### Supplied passage

Re: Execution Control

Josh Wills Wed, 12 Feb 2014 09:29:14 -0800

I'm not sure what you want here-- there is a mechanism to force the planner
to run stages sequentially (even if the input to stage 2 does not directly
depend directly on the output from stage 1) by using ParallelDoOptions to
introduce such a dependency, as I indicated before:


SourceTarget marker = ...;
HBase.read()
doSomeChangesOnData
dummyDoFnToCreateMarker
HBase.write()
marker.write()
HBase.read().parallelDo(DoFn, PType,
ParallelDoOptions.builder().sourceTarget(marker).build());

That's less of a hint to the planner and more of a command. Another option
would be to set the maximum number of simultaneously running jobs in Crunch
to 1 using the crunch.max.running.jobs configuration parameter, which would
run everything in the pipeline sequentially, one job at a time.



On Wed, Feb 12, 2014 at 9:15 AM, Jinal Shah <[email protected]> wrote:

> Can I get some comment on this?
>
>
> On Thu, Feb 6, 2014 at 11:00 AM, Jinal Shah <[email protected]>
> wrote:
>
> > Hi Josh and Micah,
> >
> > In both the scenerios I can easily do a Pipeline.run() and get going from
> > there. But my main question would be why should I do a pipeline.run() in
> > between just to make the planner run something in a sequential format
> > rather than the way it would have planned otherwise. What I'm getting at
> is
> > that there should some mechanism that will tell the Planner to do
> something
> > in a certain way to some extend like you can take example of Apache Hive,
> > till 0.7 release Hive use to provide a mechanism called HINT which would
> > tell the query planner to run something as indicated in the HINT rather
> > than the way it would have been otherwise. I know that you might say it
> > might not create optimized plan but at this point the consumer is more
> > focused on the way it should be planned rather than the optimization.
> >
> > May be there might be option already there in Crunch that I might have
> not
> > explored but just wanted to put my point out there. If there is an
> option I
> > would love to learn about it.
> >
> >
> > On Thu, Feb 6, 2014 at 10:44 AM, Josh Wills <[email protected]>
> wrote:
> >
> >> Hey Jinal,
> >>
> >> On scenario 2, the easiest way to do this is to force a run() between
> the
> >> write and the second read, ala:
> >>
> >> HBase.read()
> >> doSomeChangesOnData
> >> HBase.write()
> >> Pipeline.run()
> >> HBase.read()
> >>
> >> If that isn't possible for some reason, you'll need to add an output
> file
> >> to the first phase that can be used to indicate that the HBase.write is
> >> complete, and then have the second read depend on that file existing
> >> before
> >> it can run, which can be done via ParallelDoOptions, e.g.,
> >>
> >> SourceTarget marker = ...;
> >> HBase.read()

######

▸ **Your task**:
Answer these questions from the Execution Control thread, numbering each answer to match its question:
1. Which configuration parameter can be set to 1 so that everything in the pipeline runs one job at a time?
2. Which project did Jinal Shah point to as offering a HINT mechanism, and up to which release did it provide it?
3. In the Feb 6 reply, what call does Josh Wills suggest forcing between the HBase write and the second read?
The records below come from a separate source.

### Records provided

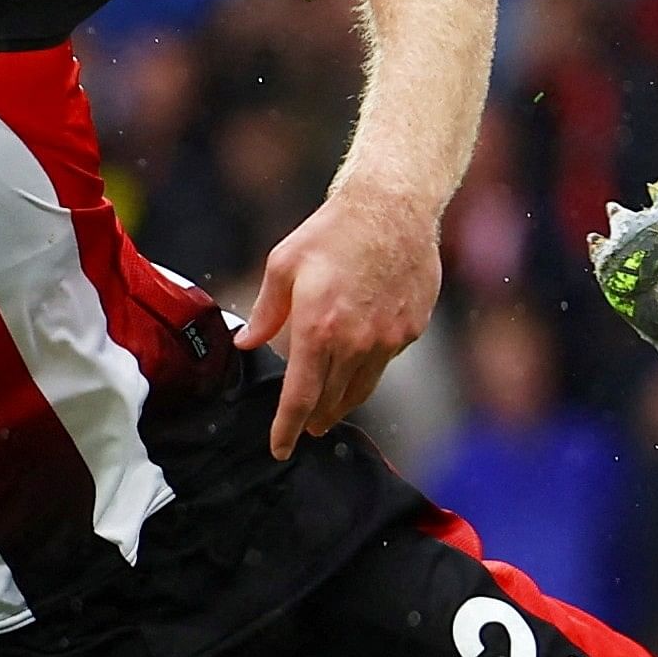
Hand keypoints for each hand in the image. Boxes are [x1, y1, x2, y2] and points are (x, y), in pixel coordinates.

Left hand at [235, 185, 444, 458]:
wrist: (393, 208)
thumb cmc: (332, 232)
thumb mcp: (283, 266)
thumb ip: (265, 312)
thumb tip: (247, 343)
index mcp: (318, 329)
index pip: (300, 397)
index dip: (286, 428)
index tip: (279, 448)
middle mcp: (356, 342)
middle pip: (332, 400)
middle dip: (314, 419)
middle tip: (303, 429)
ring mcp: (388, 338)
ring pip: (362, 388)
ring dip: (342, 404)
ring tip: (328, 411)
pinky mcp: (410, 329)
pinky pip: (384, 362)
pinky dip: (367, 369)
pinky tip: (358, 361)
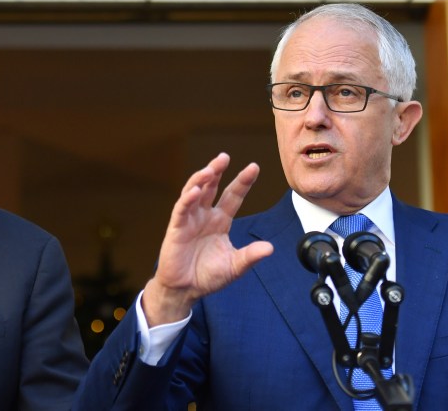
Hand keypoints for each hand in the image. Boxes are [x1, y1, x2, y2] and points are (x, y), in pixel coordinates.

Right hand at [142, 153, 273, 326]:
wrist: (185, 290)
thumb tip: (270, 248)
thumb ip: (250, 256)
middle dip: (217, 170)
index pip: (233, 196)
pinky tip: (196, 190)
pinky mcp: (177, 228)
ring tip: (211, 169)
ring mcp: (190, 219)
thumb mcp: (234, 266)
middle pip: (212, 187)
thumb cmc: (208, 276)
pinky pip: (182, 209)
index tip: (254, 167)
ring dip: (201, 179)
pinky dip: (187, 199)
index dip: (243, 182)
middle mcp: (205, 216)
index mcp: (220, 221)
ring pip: (194, 191)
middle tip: (225, 156)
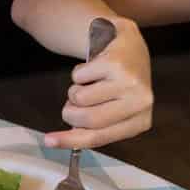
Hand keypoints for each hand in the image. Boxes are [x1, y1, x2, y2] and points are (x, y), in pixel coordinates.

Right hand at [44, 20, 152, 150]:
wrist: (129, 48)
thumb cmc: (117, 85)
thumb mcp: (110, 112)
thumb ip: (89, 129)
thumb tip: (53, 141)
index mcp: (139, 122)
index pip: (98, 137)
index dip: (69, 141)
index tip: (48, 141)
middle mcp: (141, 103)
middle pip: (87, 119)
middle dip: (70, 111)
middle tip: (73, 103)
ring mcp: (131, 82)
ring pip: (80, 97)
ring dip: (75, 90)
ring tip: (89, 83)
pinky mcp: (117, 63)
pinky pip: (78, 77)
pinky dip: (79, 73)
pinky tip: (94, 68)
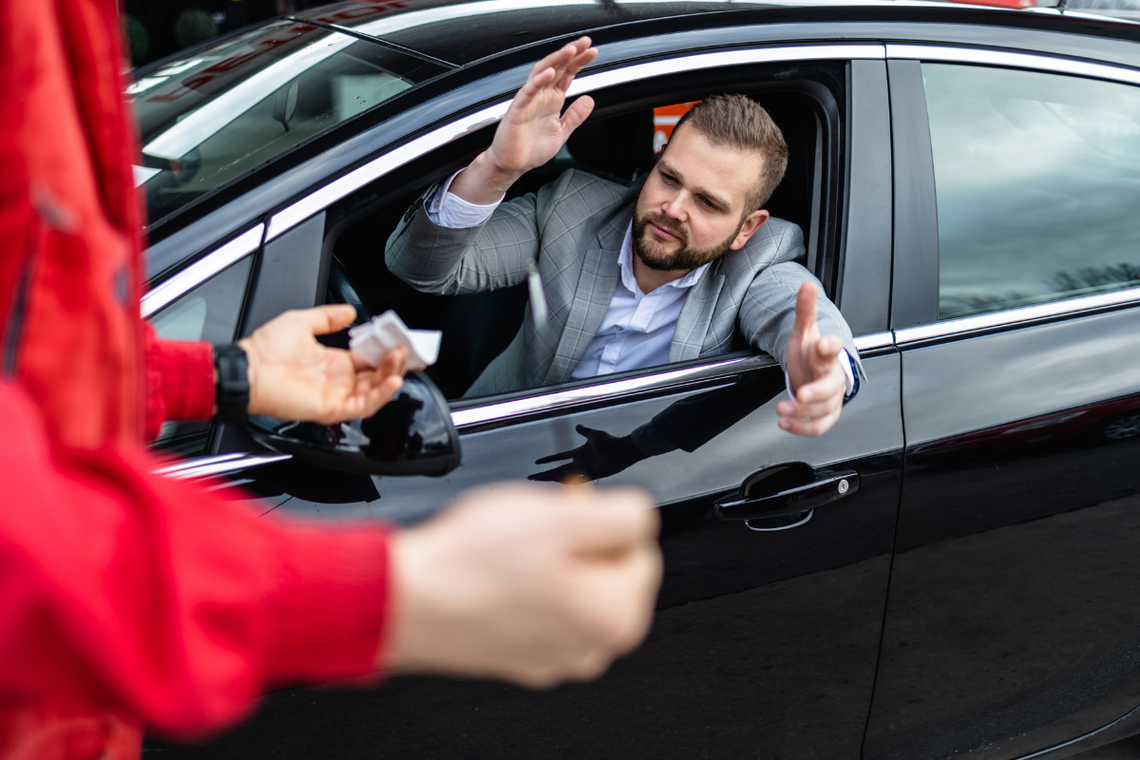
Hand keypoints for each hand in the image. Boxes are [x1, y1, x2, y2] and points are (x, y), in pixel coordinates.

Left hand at [239, 305, 407, 423]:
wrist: (248, 370)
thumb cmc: (265, 350)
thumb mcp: (302, 322)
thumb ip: (328, 317)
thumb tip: (349, 311)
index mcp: (333, 362)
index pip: (369, 359)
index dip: (386, 350)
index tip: (400, 339)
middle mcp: (338, 380)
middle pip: (377, 374)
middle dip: (396, 362)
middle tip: (408, 349)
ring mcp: (336, 395)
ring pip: (375, 390)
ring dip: (391, 375)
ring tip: (401, 359)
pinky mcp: (332, 408)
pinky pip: (364, 405)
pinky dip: (381, 395)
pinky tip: (392, 380)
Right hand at [386, 482, 661, 687]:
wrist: (406, 600)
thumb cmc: (473, 564)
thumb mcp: (563, 514)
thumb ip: (624, 513)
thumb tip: (640, 518)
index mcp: (615, 617)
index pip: (639, 549)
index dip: (600, 518)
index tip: (567, 510)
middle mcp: (591, 648)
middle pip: (606, 572)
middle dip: (576, 543)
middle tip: (534, 529)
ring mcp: (554, 656)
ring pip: (571, 589)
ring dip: (549, 564)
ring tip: (508, 551)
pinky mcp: (519, 656)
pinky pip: (539, 609)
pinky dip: (523, 588)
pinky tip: (494, 574)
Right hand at [449, 37, 596, 203]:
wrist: (512, 166)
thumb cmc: (531, 149)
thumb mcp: (561, 132)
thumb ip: (575, 116)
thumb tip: (590, 99)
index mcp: (552, 100)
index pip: (567, 74)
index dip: (579, 62)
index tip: (593, 51)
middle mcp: (540, 96)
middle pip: (556, 68)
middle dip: (570, 53)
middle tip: (585, 42)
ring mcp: (528, 101)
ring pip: (541, 74)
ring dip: (556, 61)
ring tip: (570, 50)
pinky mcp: (517, 111)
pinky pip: (527, 92)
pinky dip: (537, 82)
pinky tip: (549, 74)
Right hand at [530, 425, 647, 482]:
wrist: (622, 450)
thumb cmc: (610, 441)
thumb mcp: (594, 434)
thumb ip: (585, 431)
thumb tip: (577, 426)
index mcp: (578, 452)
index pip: (559, 457)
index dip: (548, 459)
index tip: (536, 462)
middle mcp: (579, 462)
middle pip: (557, 469)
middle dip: (544, 473)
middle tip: (531, 477)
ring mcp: (584, 469)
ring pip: (563, 475)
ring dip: (550, 478)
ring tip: (538, 480)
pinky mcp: (592, 475)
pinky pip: (576, 480)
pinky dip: (566, 482)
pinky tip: (556, 483)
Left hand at [778, 282, 846, 436]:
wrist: (819, 372)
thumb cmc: (813, 353)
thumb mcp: (805, 331)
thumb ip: (805, 310)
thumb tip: (807, 285)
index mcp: (829, 354)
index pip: (834, 348)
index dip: (830, 346)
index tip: (823, 344)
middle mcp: (833, 377)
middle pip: (832, 387)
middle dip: (817, 392)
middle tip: (802, 394)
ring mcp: (830, 398)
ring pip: (824, 410)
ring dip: (803, 413)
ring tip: (782, 410)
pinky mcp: (824, 414)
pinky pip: (818, 426)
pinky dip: (802, 428)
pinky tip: (784, 424)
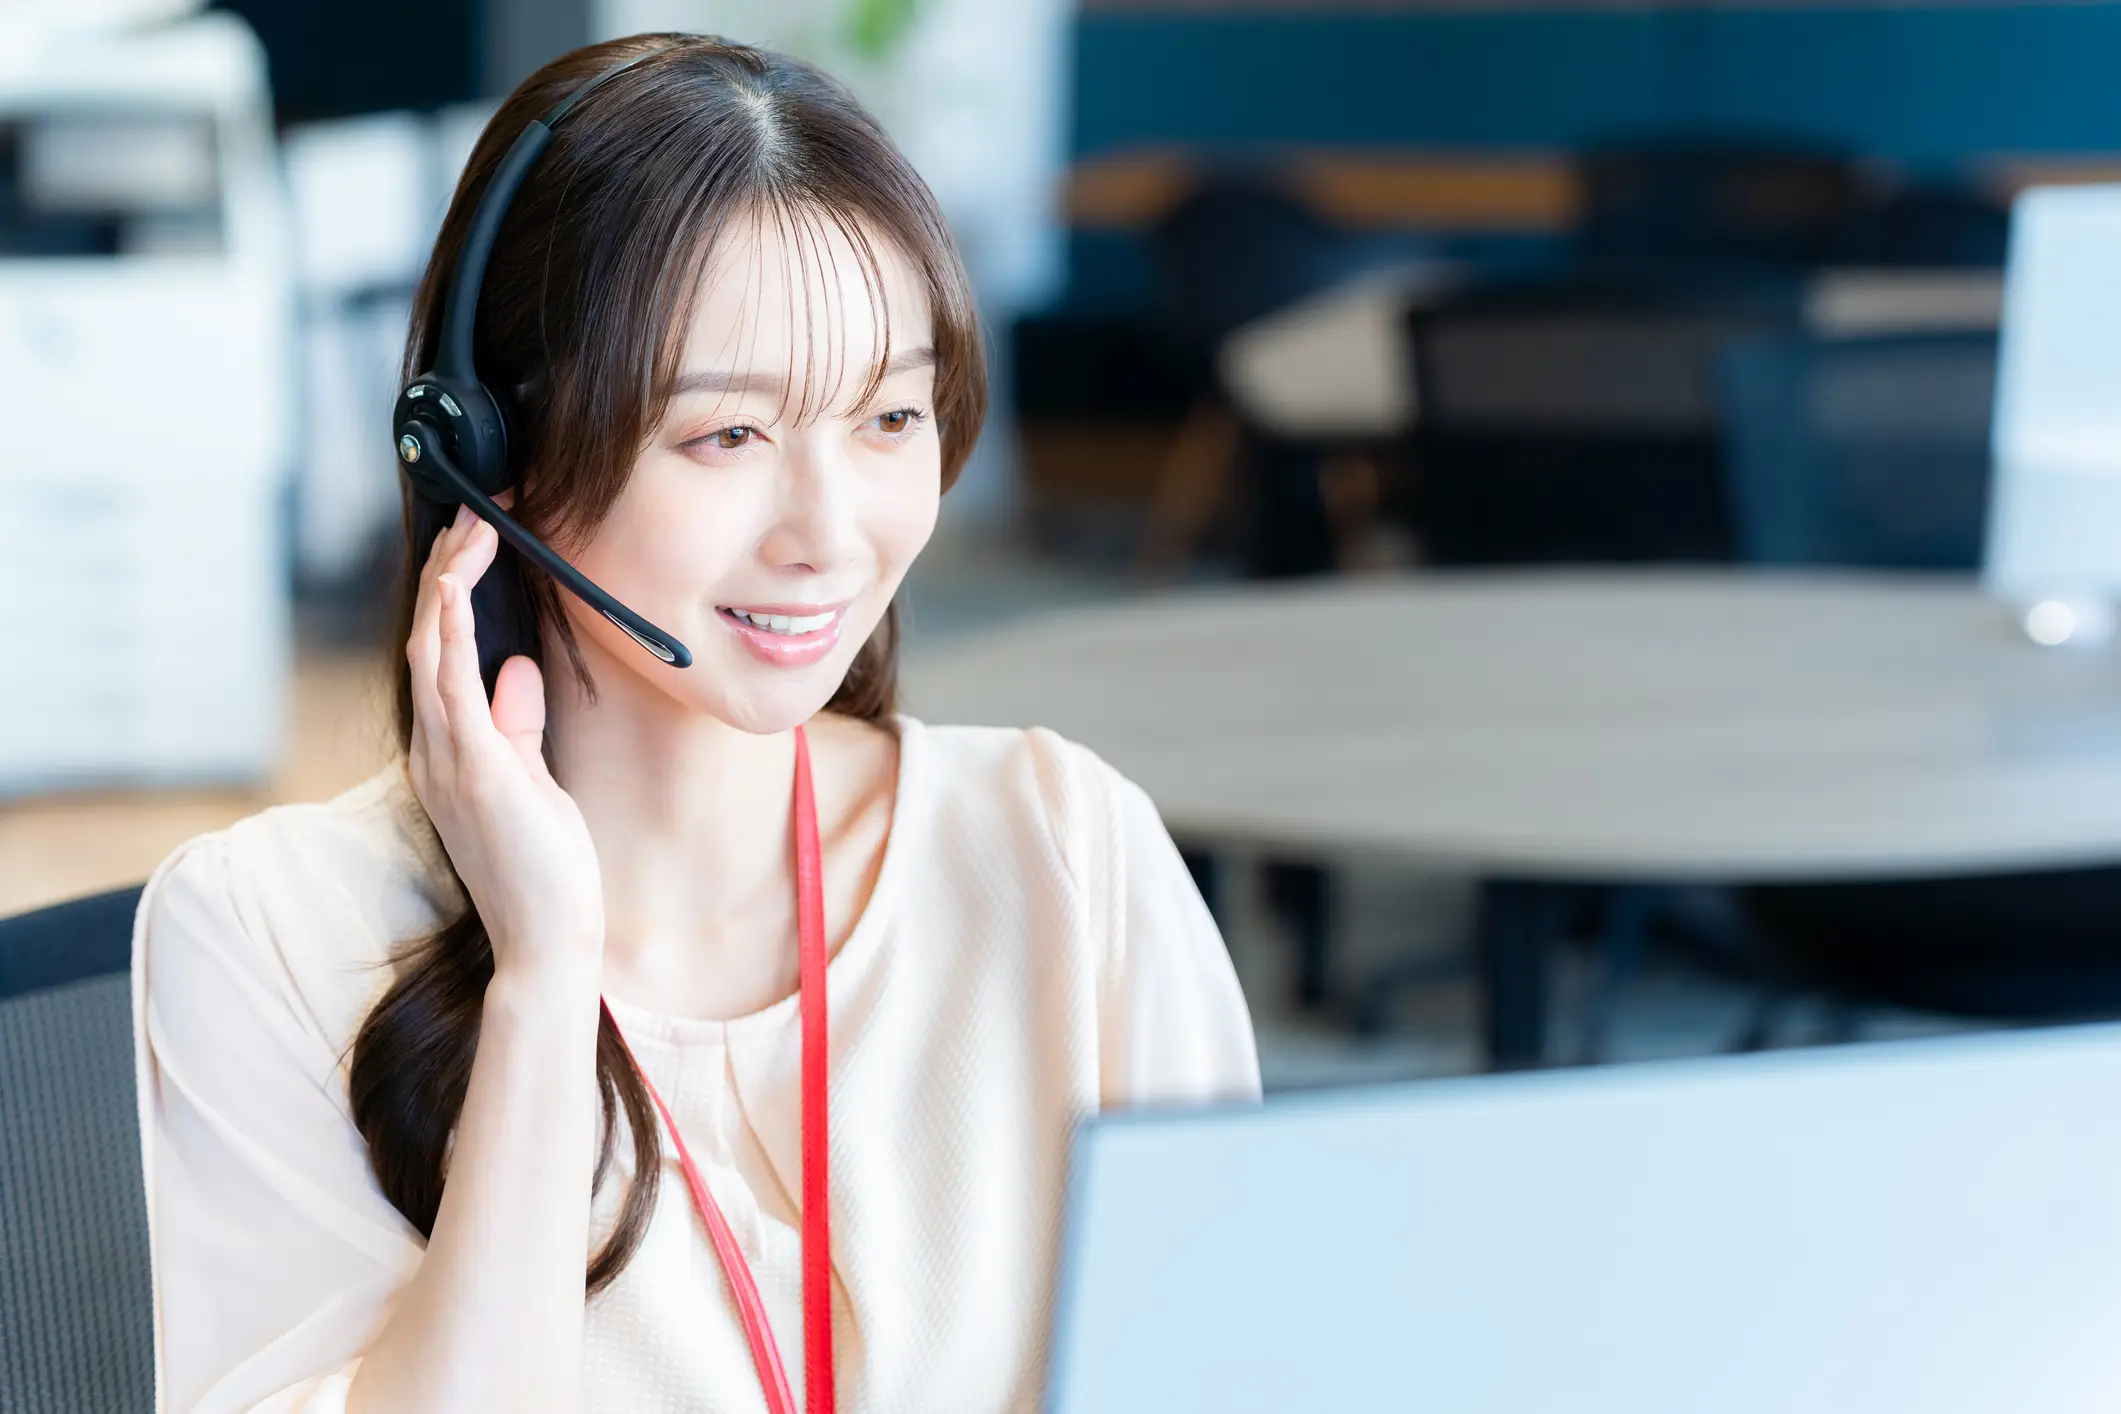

######

▸ **Response for this exercise**:
1. crunch.max.running.jobs
2. Apache Hive, up to the 0.7 release
3. Pipeline.run()